**Your assignment**
Every record below should be printed exactly, except for the pictures.

(Records for this task begins)

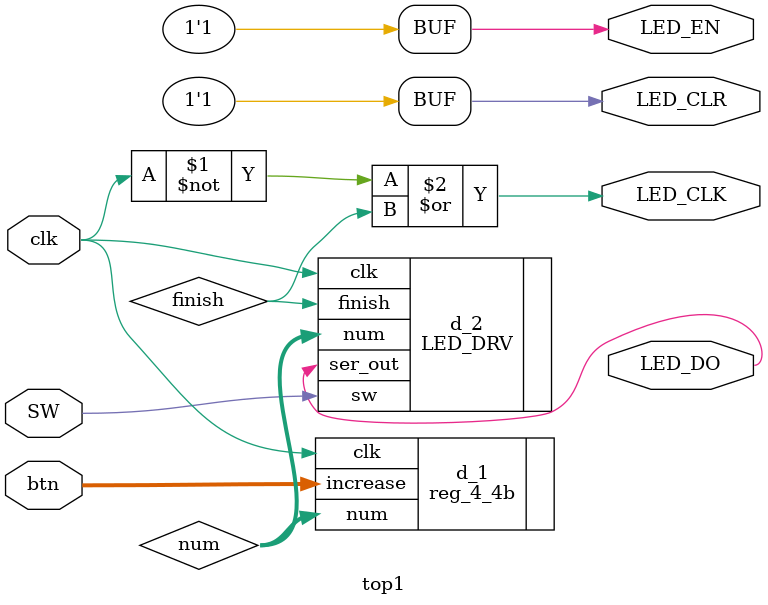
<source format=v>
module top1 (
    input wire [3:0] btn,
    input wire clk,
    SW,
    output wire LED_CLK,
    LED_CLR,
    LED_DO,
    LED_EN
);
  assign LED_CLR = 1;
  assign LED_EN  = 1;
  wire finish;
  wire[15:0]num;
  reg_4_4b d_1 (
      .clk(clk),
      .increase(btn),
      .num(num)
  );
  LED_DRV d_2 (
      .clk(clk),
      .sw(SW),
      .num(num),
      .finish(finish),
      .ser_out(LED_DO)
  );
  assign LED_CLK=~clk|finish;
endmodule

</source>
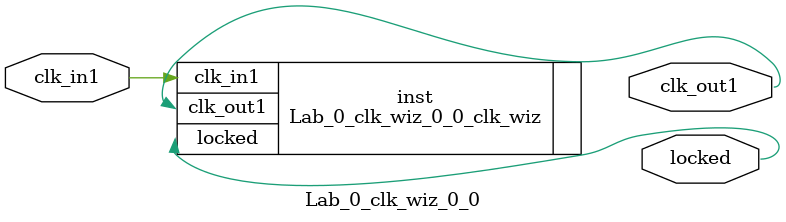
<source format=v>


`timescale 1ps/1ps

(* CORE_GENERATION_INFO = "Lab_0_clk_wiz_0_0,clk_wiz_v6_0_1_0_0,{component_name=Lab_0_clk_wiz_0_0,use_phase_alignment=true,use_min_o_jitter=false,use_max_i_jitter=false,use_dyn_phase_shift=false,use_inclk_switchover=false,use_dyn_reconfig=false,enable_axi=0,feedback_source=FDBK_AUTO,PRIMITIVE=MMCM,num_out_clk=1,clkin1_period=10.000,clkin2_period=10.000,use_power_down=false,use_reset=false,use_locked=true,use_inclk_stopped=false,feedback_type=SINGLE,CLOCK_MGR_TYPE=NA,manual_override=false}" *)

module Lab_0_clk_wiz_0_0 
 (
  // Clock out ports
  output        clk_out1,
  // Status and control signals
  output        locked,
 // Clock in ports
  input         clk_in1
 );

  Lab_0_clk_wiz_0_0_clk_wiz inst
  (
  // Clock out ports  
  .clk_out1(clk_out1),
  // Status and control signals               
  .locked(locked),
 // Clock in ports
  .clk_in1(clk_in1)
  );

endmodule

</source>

(Records for this task ends)

**Written answer**
<source format=v>
module top1 (
    input wire [3:0] btn,
    input wire clk,
    SW,
    output wire LED_CLK,
    LED_CLR,
    LED_DO,
    LED_EN
);
  assign LED_CLR = 1;
  assign LED_EN  = 1;
  wire finish;
  wire[15:0]num;
  reg_4_4b d_1 (
      .clk(clk),
      .increase(btn),
      .num(num)
  );
  LED_DRV d_2 (
      .clk(clk),
      .sw(SW),
      .num(num),
      .finish(finish),
      .ser_out(LED_DO)
  );
  assign LED_CLK=~clk|finish;
endmodule

</source>
<source format=v>


`timescale 1ps/1ps

(* CORE_GENERATION_INFO = "Lab_0_clk_wiz_0_0,clk_wiz_v6_0_1_0_0,{component_name=Lab_0_clk_wiz_0_0,use_phase_alignment=true,use_min_o_jitter=false,use_max_i_jitter=false,use_dyn_phase_shift=false,use_inclk_switchover=false,use_dyn_reconfig=false,enable_axi=0,feedback_source=FDBK_AUTO,PRIMITIVE=MMCM,num_out_clk=1,clkin1_period=10.000,clkin2_period=10.000,use_power_down=false,use_reset=false,use_locked=true,use_inclk_stopped=false,feedback_type=SINGLE,CLOCK_MGR_TYPE=NA,manual_override=false}" *)

module Lab_0_clk_wiz_0_0 
 (
  // Clock out ports
  output        clk_out1,
  // Status and control signals
  output        locked,
 // Clock in ports
  input         clk_in1
 );

  Lab_0_clk_wiz_0_0_clk_wiz inst
  (
  // Clock out ports  
  .clk_out1(clk_out1),
  // Status and control signals               
  .locked(locked),
 // Clock in ports
  .clk_in1(clk_in1)
  );

endmodule

</source>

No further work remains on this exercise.